Since my comment seems to have been misunderstood, I would like to take the opportunity to expand on it. The basic categories are $\bf {Ban}_1$ and $\bf W$ of Waelbroeck spaces, i.e., Banach spaces with linear contractions as morphisms, resp., Banach spaces provided with an additional compact, linear topology on the unit ball (details can be found in the book by Cigler, Losert and Michor on categories of Banach spaces). If $E$ is a Banach space, then its dual $E'$ is a Waelbroeck space and indeed the two categories are dual to each other. The important example for us will be the pair $C(K)$ of continuous functions on a compactum and its dual, the space $M(K)$ of Radon measures thereon. The latter has, as does every Waelbroeck space, a natural complete, locally convex topology---the finest to agree with the given compact one on the unit ball---and in our example, this (and not the norm) is usually the natural one. We now denote the family of finite dimensional subspaces of a Banach space $E$ by $\cal F$ and use the fact that $E$ is the inductive limit of this family, regarded as an inductive spectrum in $\bf {Ban_1}$ in the natural way (this is very simple and can be found explicitly in the above reference). It follows fairly easily that $C(K;E)$, the Banach space of continuous functions with values in $E$, can be identified with the inductive limit of the spectrum $\{C(K;F), F \in \cal F\}$. General abstract nonsense shows that the dual of the latter is the projective limit (in the sense of the category $\bf W$) of $\{M(K;F') : F \in \cal F\}$ (we are using the trivial extension of the Riesz representation theorem to the case of functions with values in a finite dimensional space). One can then identify the elements of this projective limit
with measures which take their values in $E'$ and which are bounded and Radon for the topology mentioned above to obtain the desired representation of the dual of $C(K;E)$.
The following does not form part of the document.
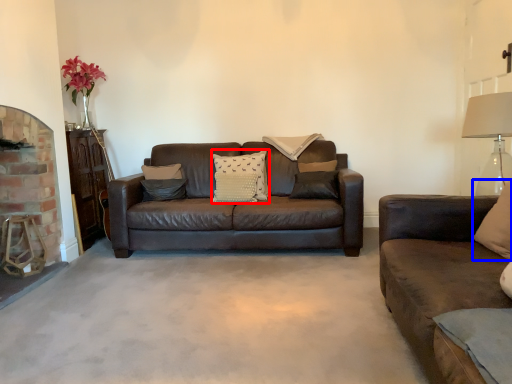
Question: Which object appears closest to the camera in this image, pillow (highlighted by a red box) or pillow (highlighted by a blue box)?

Choices:
 (A) pillow
 (B) pillow

Answer: (B)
If one is prepared to use the extension of the Riesz representation theorem which covers the case of a completely regular space $S$ and identifies the space of bounded, Radon measures on $S$ as the dual of the space $C^b(S)$ of bounded continuous functions with the strict topology (see the monograph "Saks spaces and Applications to Functional Analysis"), then one can obtain a suitable version of this duality which works for completely regular spaces.